RECORDS PROVIDED:
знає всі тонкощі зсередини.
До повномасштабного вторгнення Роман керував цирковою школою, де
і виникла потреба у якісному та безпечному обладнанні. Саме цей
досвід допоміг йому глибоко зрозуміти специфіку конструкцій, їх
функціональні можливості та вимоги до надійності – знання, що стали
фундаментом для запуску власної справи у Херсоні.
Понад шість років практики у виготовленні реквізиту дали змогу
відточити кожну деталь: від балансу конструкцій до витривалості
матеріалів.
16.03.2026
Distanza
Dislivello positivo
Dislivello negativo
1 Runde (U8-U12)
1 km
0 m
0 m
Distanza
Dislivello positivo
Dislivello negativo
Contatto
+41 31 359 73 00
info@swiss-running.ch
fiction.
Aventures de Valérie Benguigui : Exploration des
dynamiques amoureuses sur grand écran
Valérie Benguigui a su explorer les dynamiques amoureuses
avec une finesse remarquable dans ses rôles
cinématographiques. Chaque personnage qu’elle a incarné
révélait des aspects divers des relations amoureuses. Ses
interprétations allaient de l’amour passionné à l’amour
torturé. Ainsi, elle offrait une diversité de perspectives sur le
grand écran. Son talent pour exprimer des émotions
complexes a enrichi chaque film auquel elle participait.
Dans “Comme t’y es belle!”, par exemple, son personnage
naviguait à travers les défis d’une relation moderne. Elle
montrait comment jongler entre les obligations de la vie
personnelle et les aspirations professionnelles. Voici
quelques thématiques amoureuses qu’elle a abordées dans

DIRECTIVE:
Write out the text of all the items above again, putting "Lunghezza" wherever "Distanza" appears and keeping everything else the same.

RESPONSE TO THE EXERCISE:
знає всі тонкощі зсередини.
До повномасштабного вторгнення Роман керував цирковою школою, де
і виникла потреба у якісному та безпечному обладнанні. Саме цей
досвід допоміг йому глибоко зрозуміти специфіку конструкцій, їх
функціональні можливості та вимоги до надійності – знання, що стали
фундаментом для запуску власної справи у Херсоні.
Понад шість років практики у виготовленні реквізиту дали змогу
відточити кожну деталь: від балансу конструкцій до витривалості
матеріалів.
16.03.2026
Lunghezza
Dislivello positivo
Dislivello negativo
1 Runde (U8-U12)
1 km
0 m
0 m
Lunghezza
Dislivello positivo
Dislivello negativo
Contatto
+41 31 359 73 00
info@swiss-running.ch
fiction.
Aventures de Valérie Benguigui : Exploration des
dynamiques amoureuses sur grand écran
Valérie Benguigui a su explorer les dynamiques amoureuses
avec une finesse remarquable dans ses rôles
cinématographiques. Chaque personnage qu’elle a incarné
révélait des aspects divers des relations amoureuses. Ses
interprétations allaient de l’amour passionné à l’amour
torturé. Ainsi, elle offrait une diversité de perspectives sur le
grand écran. Son talent pour exprimer des émotions
complexes a enrichi chaque film auquel elle participait.
Dans “Comme t’y es belle!”, par exemple, son personnage
naviguait à travers les défis d’une relation moderne. Elle
montrait comment jongler entre les obligations de la vie
personnelle et les aspirations professionnelles. Voici
quelques thématiques amoureuses qu’elle a abordées dans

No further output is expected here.